* _Provided passage_:
The global energy sector in 2017 saw the Organization of Petroleum Exporting Countries (OPEC)'s decision to lower oil output, wide-ranging oil price fluctuations, and OPEC's oil cut extension decision to the end of 2018 largely feature on its agenda.
OPEC and non-OPEC oil producing countries agreed to extend their oil production cut for a further nine months to the end of 2018 in November.
On Nov. 30, 2016, OPEC members unanimously agreed during the 173rd Ordinary OPEC meeting and the third OPEC and non-OPEC ministerial meeting in Vienna, to lower oil production by 1.2 million barrels per day (mb/d) down to 32.5 mb/d effective from Jan. 1.
OPEC producers and non-OPEC producing countries led by Russia decided on Nov.30, 2017 that the oil production cap of 1.8 mb/d, which was due to end in March '18, would be extended to the end of December 2018.
The first production cap decision was the organization's first production cut in eight years, and its first intervention in the global oil market since mid-2014 when oil prices began to fall. The adjustments were initially applied for six months and were reconsidered for a six-month extension.
OPEC heavyweight Saudi Arabia will carry most of the burden of output reduction, with a daily cut of 486,000 barrels per day (b/d) while Russia pledged a cut of 300,000 b/d.

* _Description of the task_:
Print the passage on OPEC's 2017 oil output decisions word for word, starting with "On Nov. 30, 2016, OPEC" and going on through "a six-month extension.". The entries that follow were drawn from a separate source.

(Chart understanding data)
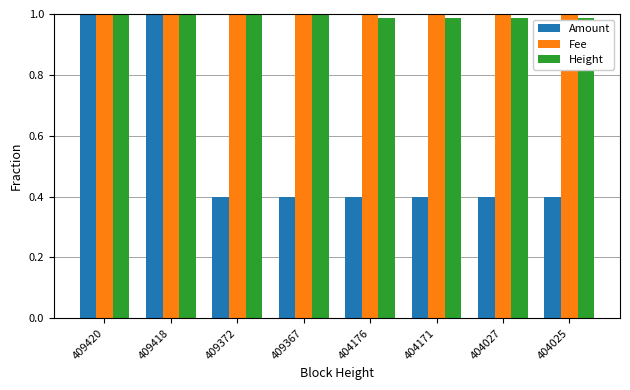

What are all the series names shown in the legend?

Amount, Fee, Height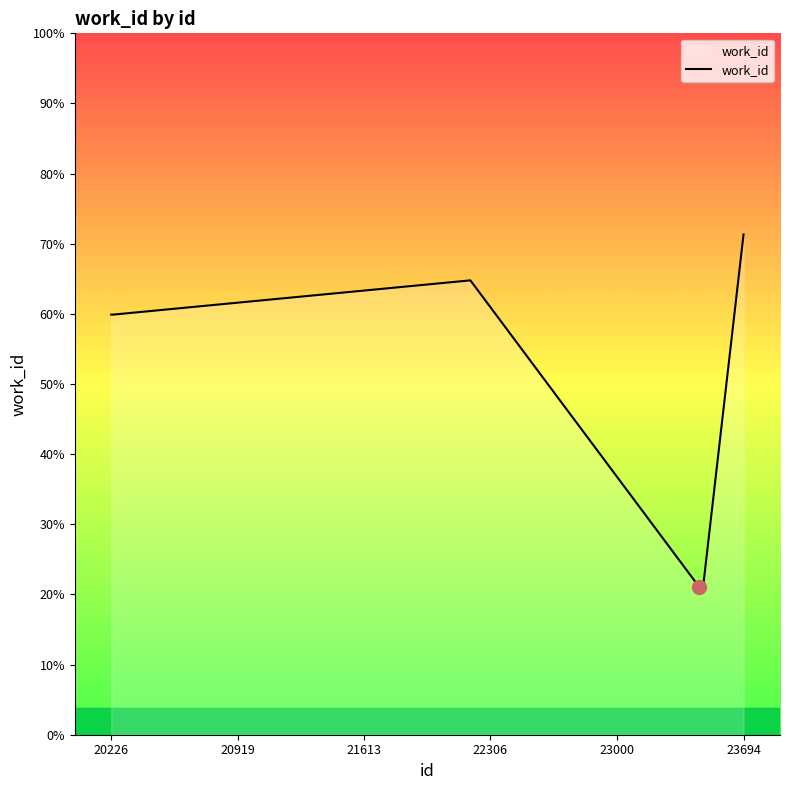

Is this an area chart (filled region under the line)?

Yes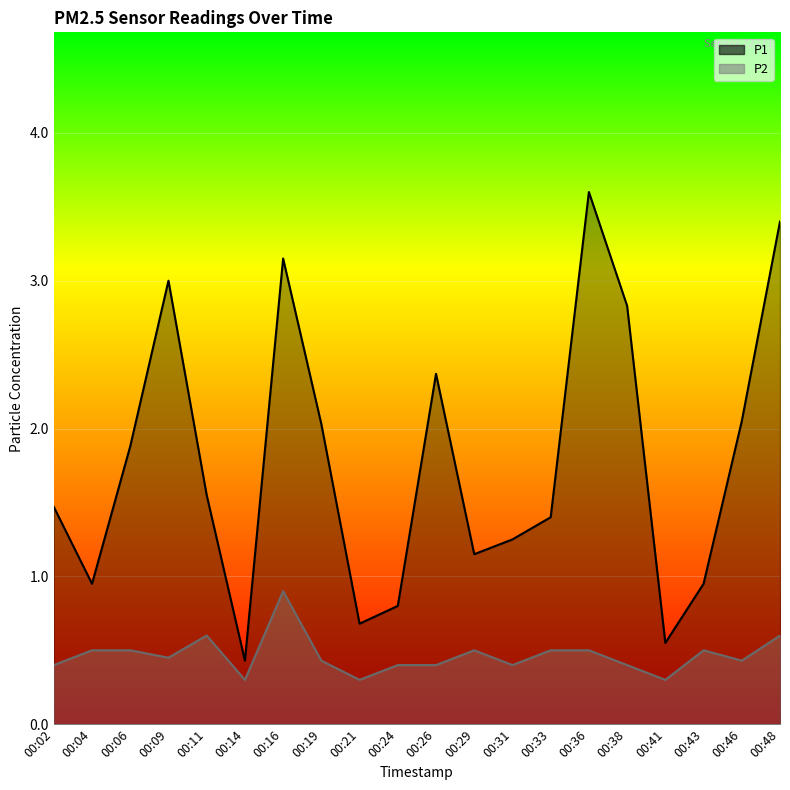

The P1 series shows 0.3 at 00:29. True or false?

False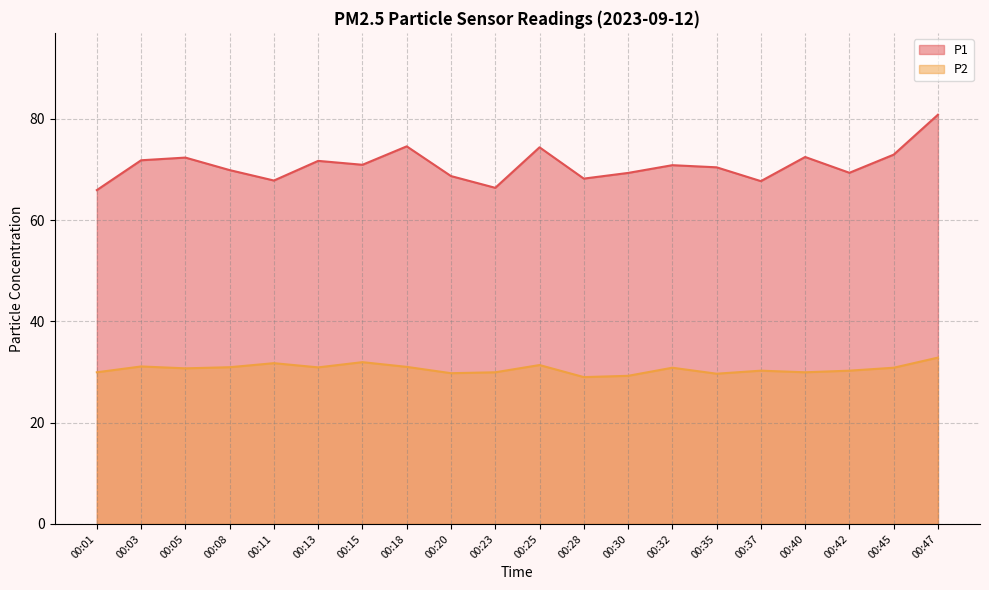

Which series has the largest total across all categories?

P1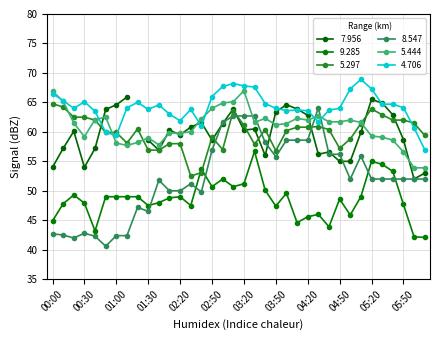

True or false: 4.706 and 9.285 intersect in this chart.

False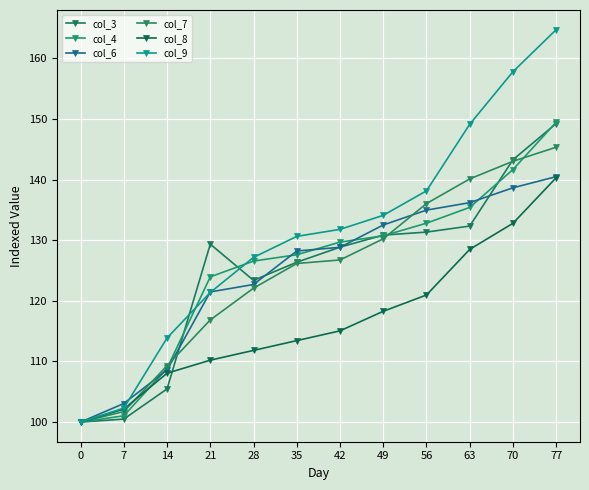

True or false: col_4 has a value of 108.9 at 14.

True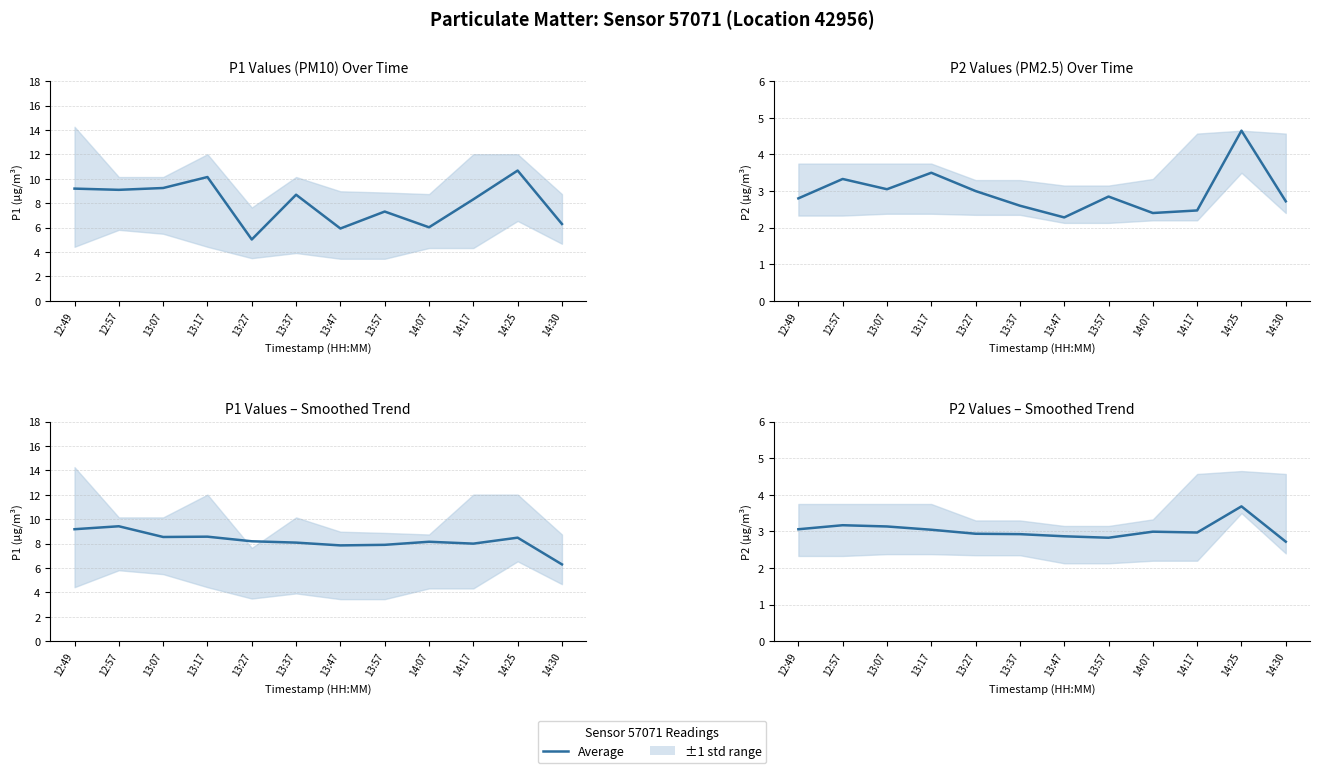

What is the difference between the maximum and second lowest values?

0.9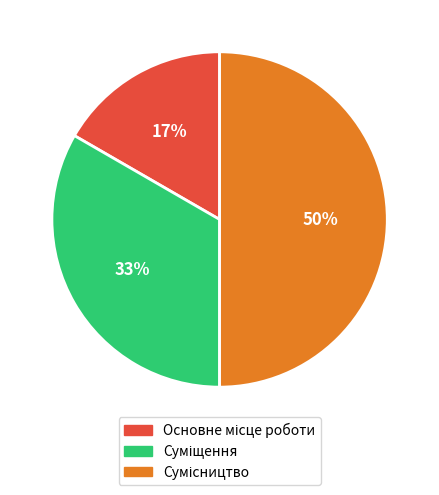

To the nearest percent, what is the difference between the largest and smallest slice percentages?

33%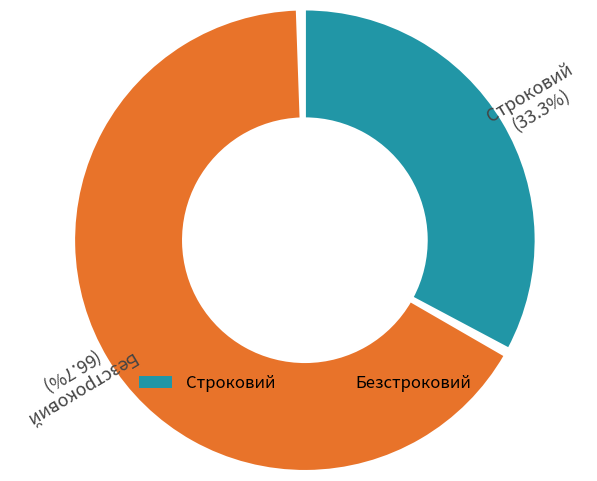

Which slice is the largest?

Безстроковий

* _Exercise response_:
On Nov. 30, 2016, OPEC members unanimously agreed during the 173rd Ordinary OPEC meeting and the third OPEC and non-OPEC ministerial meeting in Vienna, to lower oil production by 1.2 million barrels per day (mb/d) down to 32.5 mb/d effective from Jan. 1.
OPEC producers and non-OPEC producing countries led by Russia decided on Nov.30, 2017 that the oil production cap of 1.8 mb/d, which was due to end in March '18, would be extended to the end of December 2018.
The first production cap decision was the organization's first production cut in eight years, and its first intervention in the global oil market since mid-2014 when oil prices began to fall. The adjustments were initially applied for six months and were reconsidered for a six-month extension.